The environment is in good shape according to a sober analysis by Professor Ove Humlum.  He finds that:

  • it is likely that 2016 was one of the warmest years since about 1850 but by the end of 2016, global air temperatures were essentially back to the level of the years before the recent 2015–16 oceanographic El Niño episode.
  • The troposphere and stratosphere have recorded measured temperature ‘pauses’ since 1995 and 2002 respectively.
  • Much of the heat given off during the 2015–16 El Niño appears to have been transported to the polar regions.

 

Average global sea-level rise of 1–3 mm/yr. Since 1979 Arctic sea ice has decreased while Antarctic sea-ice has increased. The overall tendency (since 1972), is a stable overall snow extent.

 

The Oceans are estimated to be warming faster than had been thought, though the data indicate that the temperature at the beginning of 2017 was similar that three years earlier.
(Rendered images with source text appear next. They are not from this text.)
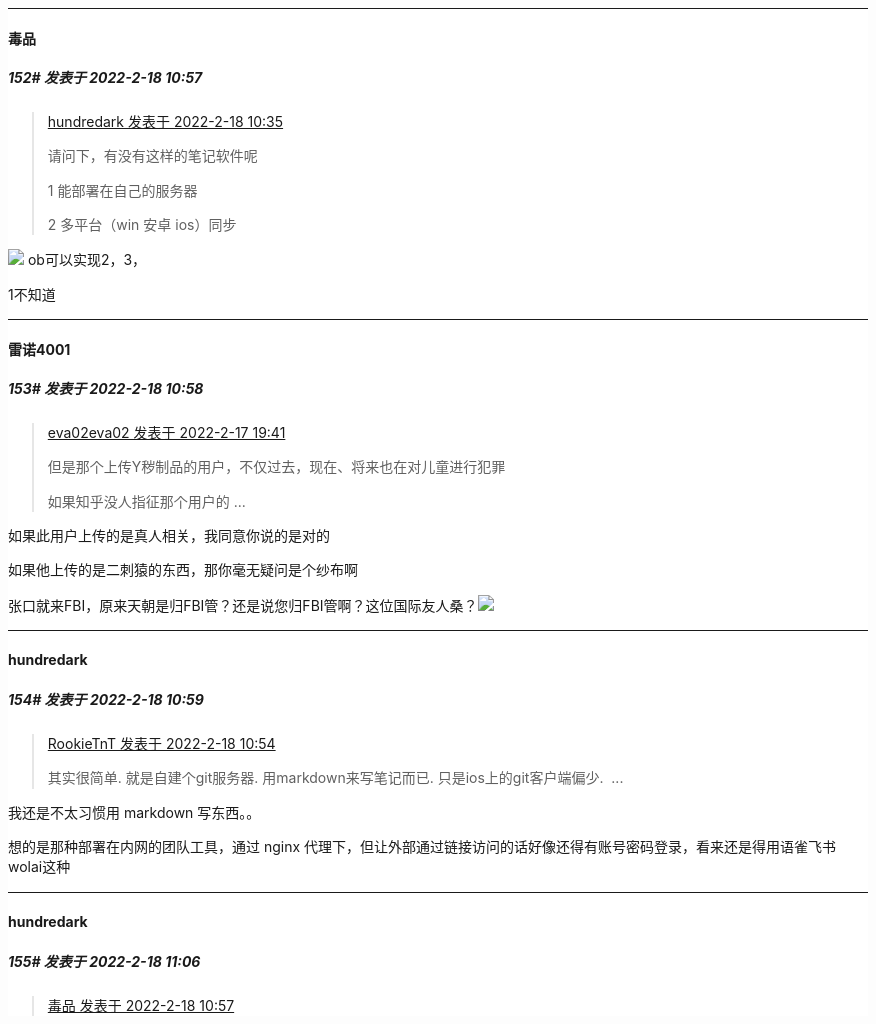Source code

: *****

####  毒品  
##### 152#       发表于 2022-2-18 10:57

<blockquote><a href="httphttps://bbs.saraba1st.com/2b/forum.php?mod=redirect&amp;goto=findpost&amp;pid=54736611&amp;ptid=2053097" target="_blank">hundredark 发表于 2022-2-18 10:35</a>

请问下，有没有这样的笔记软件呢

1 能部署在自己的服务器

2 多平台（win 安卓 ios）同步</blockquote>
<img src="https://static.saraba1st.com/image/smiley/face2017/001.png" referrerpolicy="no-referrer"> ob可以实现2，3，

1不知道

*****

####  雷诺4001  
##### 153#       发表于 2022-2-18 10:58

<blockquote><a href="httphttps://bbs.saraba1st.com/2b/forum.php?mod=redirect&amp;goto=findpost&amp;pid=54730008&amp;ptid=2053097" target="_blank">eva02eva02 发表于 2022-2-17 19:41</a>

但是那个上传Y秽制品的用户，不仅过去，现在、将来也在对儿童进行犯罪

如果知乎没人指征那个用户的 ...</blockquote>
如果此用户上传的是真人相关，我同意你说的是对的

如果他上传的是二刺猿的东西，那你毫无疑问是个纱布啊

张口就来FBI，原来天朝是归FBI管？还是说您归FBI管啊？这位国际友人桑？<img src="https://static.saraba1st.com/image/smiley/face2017/048.png" referrerpolicy="no-referrer">

*****

####  hundredark  
##### 154#       发表于 2022-2-18 10:59

<blockquote><a href="httphttps://bbs.saraba1st.com/2b/forum.php?mod=redirect&amp;goto=findpost&amp;pid=54736947&amp;ptid=2053097" target="_blank">RookieTnT 发表于 2022-2-18 10:54</a>

其实很简单. 就是自建个git服务器. 用markdown来写笔记而已. 只是ios上的git客户端偏少.  ...</blockquote>
我还是不太习惯用 markdown 写东西。。

想的是那种部署在内网的团队工具，通过 nginx 代理下，但让外部通过链接访问的话好像还得有账号密码登录，看来还是得用语雀飞书wolai这种



*****

####  hundredark  
##### 155#       发表于 2022-2-18 11:06

<blockquote><a href="httphttps://bbs.saraba1st.com/2b/forum.php?mod=redirect&amp;goto=findpost&amp;pid=54737014&amp;ptid=2053097" target="_blank">毒品 发表于 2022-2-18 10:57</a>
Activist scientists still emphasise hottest-year-on-record type statements in addressing climate but focus more on extremes, a matter deflated by many authorities (e.g. see my latest book Climate Change: Treaties and Policies in the Trump Era p.28) and now have found big high waves as a cause of the carbon bogy.
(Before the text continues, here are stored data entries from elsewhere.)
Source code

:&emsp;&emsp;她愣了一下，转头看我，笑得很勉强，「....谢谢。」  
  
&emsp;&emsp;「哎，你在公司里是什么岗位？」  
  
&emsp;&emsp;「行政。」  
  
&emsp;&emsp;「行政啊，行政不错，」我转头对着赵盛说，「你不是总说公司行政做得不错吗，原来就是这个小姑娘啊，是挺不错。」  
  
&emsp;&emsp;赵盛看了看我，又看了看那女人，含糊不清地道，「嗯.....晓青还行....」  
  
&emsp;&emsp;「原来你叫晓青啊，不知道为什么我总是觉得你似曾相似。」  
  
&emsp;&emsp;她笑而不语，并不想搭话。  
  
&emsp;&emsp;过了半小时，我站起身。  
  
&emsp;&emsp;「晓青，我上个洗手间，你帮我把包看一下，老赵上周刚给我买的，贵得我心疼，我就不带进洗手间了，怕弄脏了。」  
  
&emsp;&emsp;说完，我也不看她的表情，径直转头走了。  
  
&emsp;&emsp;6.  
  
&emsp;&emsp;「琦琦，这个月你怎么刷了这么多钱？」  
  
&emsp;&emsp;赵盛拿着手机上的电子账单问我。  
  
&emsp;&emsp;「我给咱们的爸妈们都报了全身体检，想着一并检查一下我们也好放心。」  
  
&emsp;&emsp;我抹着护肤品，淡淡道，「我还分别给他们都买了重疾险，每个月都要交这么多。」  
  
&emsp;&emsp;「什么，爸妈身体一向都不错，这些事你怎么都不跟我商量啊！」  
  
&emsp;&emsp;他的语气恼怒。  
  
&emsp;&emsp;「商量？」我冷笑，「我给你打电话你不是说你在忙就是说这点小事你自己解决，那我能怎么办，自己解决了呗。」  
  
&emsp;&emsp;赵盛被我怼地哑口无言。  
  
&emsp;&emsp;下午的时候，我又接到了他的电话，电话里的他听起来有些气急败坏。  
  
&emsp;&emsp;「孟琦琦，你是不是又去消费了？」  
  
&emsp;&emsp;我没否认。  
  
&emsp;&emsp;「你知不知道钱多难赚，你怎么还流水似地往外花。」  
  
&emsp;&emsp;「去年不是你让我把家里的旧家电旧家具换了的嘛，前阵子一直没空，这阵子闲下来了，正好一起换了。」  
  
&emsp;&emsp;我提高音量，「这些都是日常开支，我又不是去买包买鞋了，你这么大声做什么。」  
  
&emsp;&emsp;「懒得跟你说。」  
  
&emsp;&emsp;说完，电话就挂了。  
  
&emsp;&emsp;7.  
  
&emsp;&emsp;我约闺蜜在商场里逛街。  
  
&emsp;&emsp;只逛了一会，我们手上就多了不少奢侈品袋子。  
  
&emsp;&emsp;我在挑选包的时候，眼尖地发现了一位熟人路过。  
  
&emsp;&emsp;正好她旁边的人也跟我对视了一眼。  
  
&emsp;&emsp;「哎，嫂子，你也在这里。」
By contrast, studies funded by the Swiss National Science Foundation expect human-induced global warming to tail off slightly over the next few decades. A weaker sun could reduce temperatures by half a degree.

Gesture politics and whimsy

Kuwait is virtue-signalling that it is among the supporters of energy economies as a path to saving-the-world with its dignitaries lighting candles for Earth Hour, which originated with the WWF in Sydney (here is the picture on 25 March):

There is now a global following with the Pakistanis getting into the act, and here is petroleum-reliant Dubai going over to the dark side:

Psychologists are also on the climate scare gravy train explaining how climate change is leading to mental stress.